What about public sector employees?

The United States Supreme Court has held that public employers cannot require their employees to surrender their Constitutional rights.  Instead, it has held that the First Amendment protection of a public employee‘s speech (which includes social media) hinges on the balance “between the interests of the employee, as a citizen, in commenting upon matters of public concern and the interest of the State, as an employer, in promoting the efficiency of the public services it performs through its employees.”  In short, public employees may freely speak unless that speech is too disruptive in the workplace.

How is this determined?  First, one has to determine if the speech relates to a matter of public concern or private grievance.  If the latter, work place discipline based on speech related to private matters does not implicate the First Amendment.  Workplace speech is only protected if it is a matter of public concern.  A matter of public concern is defined as “any matter of political, social, or other concern to the community.”  For example, a police officer who complained over inadequate training on use of force would be discussing a matter of public concern. 

Second, if the speech relates to a matter of public concern, one has to ask whether the right of free speech outweighs business reasons restricting that speech.  When speech impairs discipline or work relationships, or affects job performance or the “administration of public service,” it interferes with a public employer’s interests.  So in that instance, the government is allowed to restrict employees from using offensive speech to the public or co-workers and to discipline employees for violating the restrictions.. 

Will certain political content on my social media accounts give cause for discipline?

No.  Illinois employers may not discriminate based on party membership, election related speech, or voting.

Can a private employer discharge an employee over social media postings?

Most private sector employees are “at will” employees who can be terminated without cause.  For that reason, in general, an employer would be allowed to terminate an employee based on the content of their social media postings.  Well-advised employers, however, know that they have to treat employees equally.  Firing someone for online support of the Women’s march, but not firing someone with online support for BLM, could will be discriminatory.

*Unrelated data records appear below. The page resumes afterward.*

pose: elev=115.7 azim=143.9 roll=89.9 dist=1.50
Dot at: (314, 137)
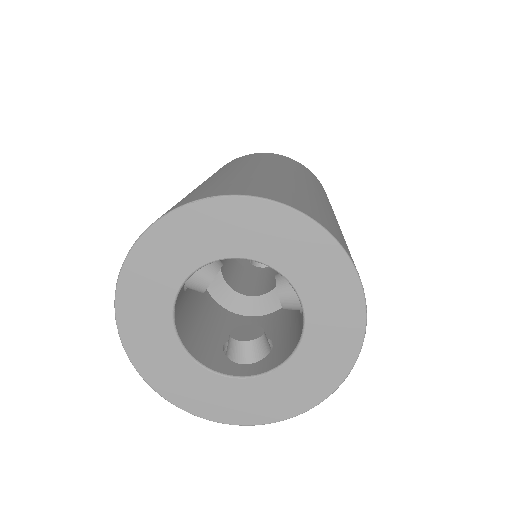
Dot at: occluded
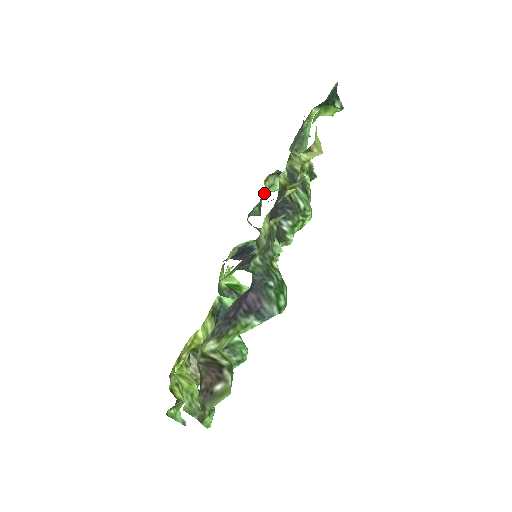
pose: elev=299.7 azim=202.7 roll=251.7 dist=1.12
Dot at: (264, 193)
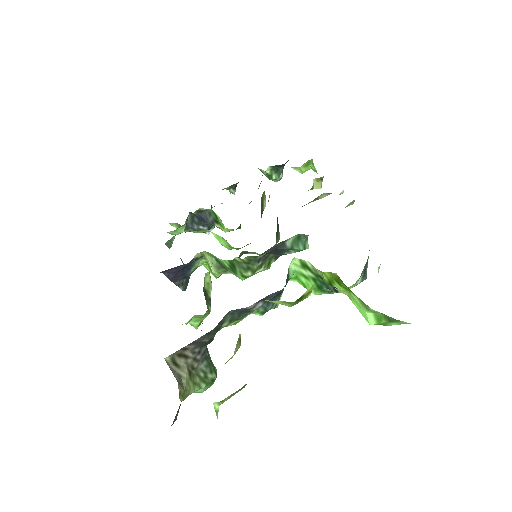
Dot at: (177, 228)
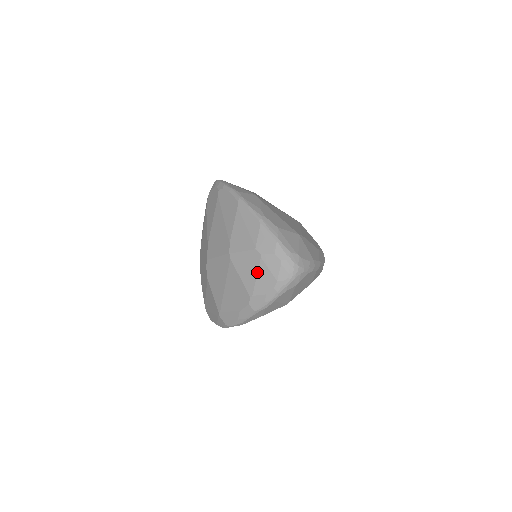
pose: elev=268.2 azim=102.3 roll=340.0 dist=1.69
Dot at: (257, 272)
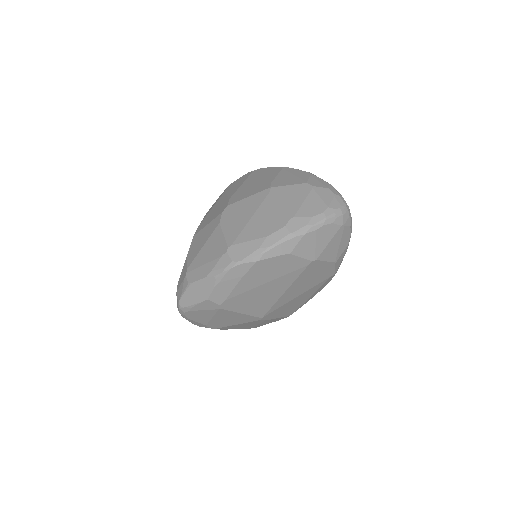
Dot at: (305, 198)
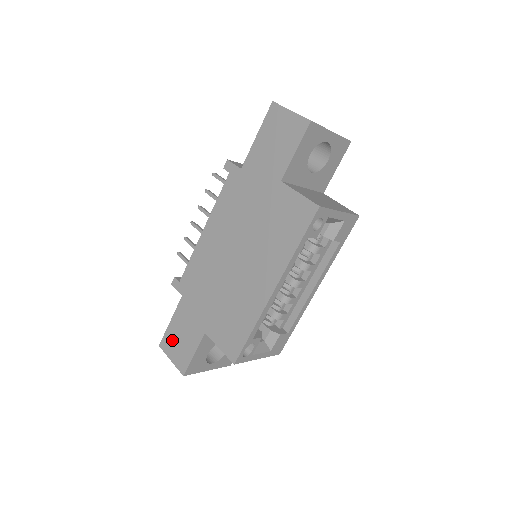
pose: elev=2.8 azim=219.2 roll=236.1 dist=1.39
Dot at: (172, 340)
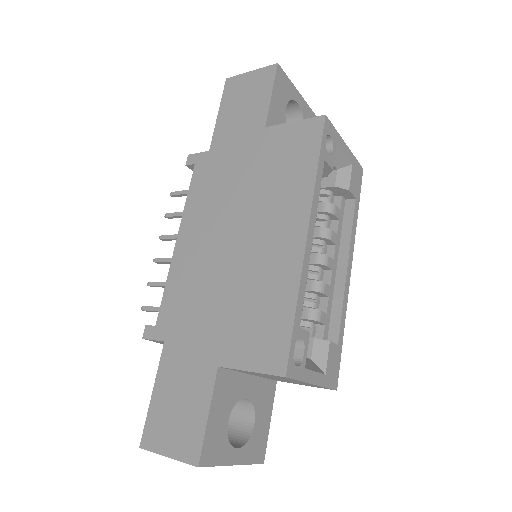
Dot at: (162, 420)
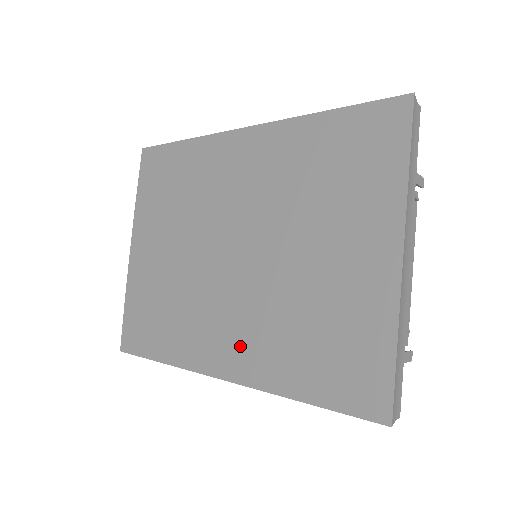
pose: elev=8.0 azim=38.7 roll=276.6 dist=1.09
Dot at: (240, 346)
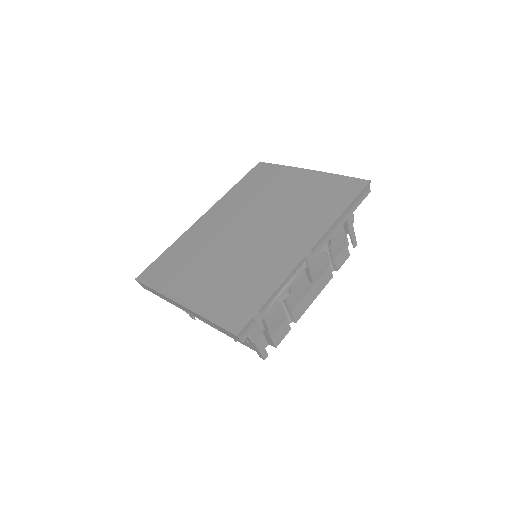
Dot at: (300, 235)
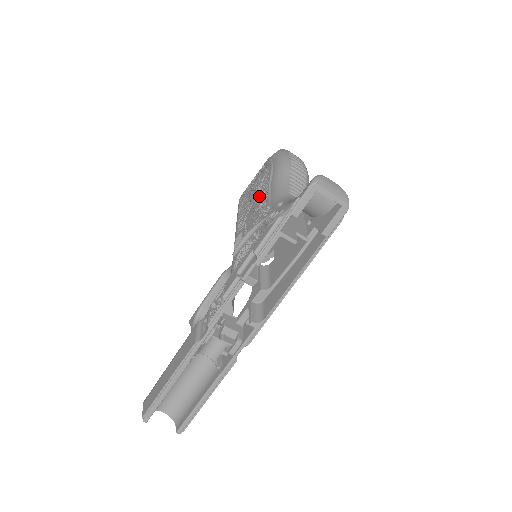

That being said, certain federal laws protect employee’s rights to engage in certain workplace activity – such as organizing in social media forums to share workplace grievances.  Under this scenario where employees might be complaining about wages, management or other work conditions within the group could be protected from discipline.  BLM support in general would not merit protection.  But BLM support in connection with bringing attention to racial issues at an employer likely would merit protection under these federal laws.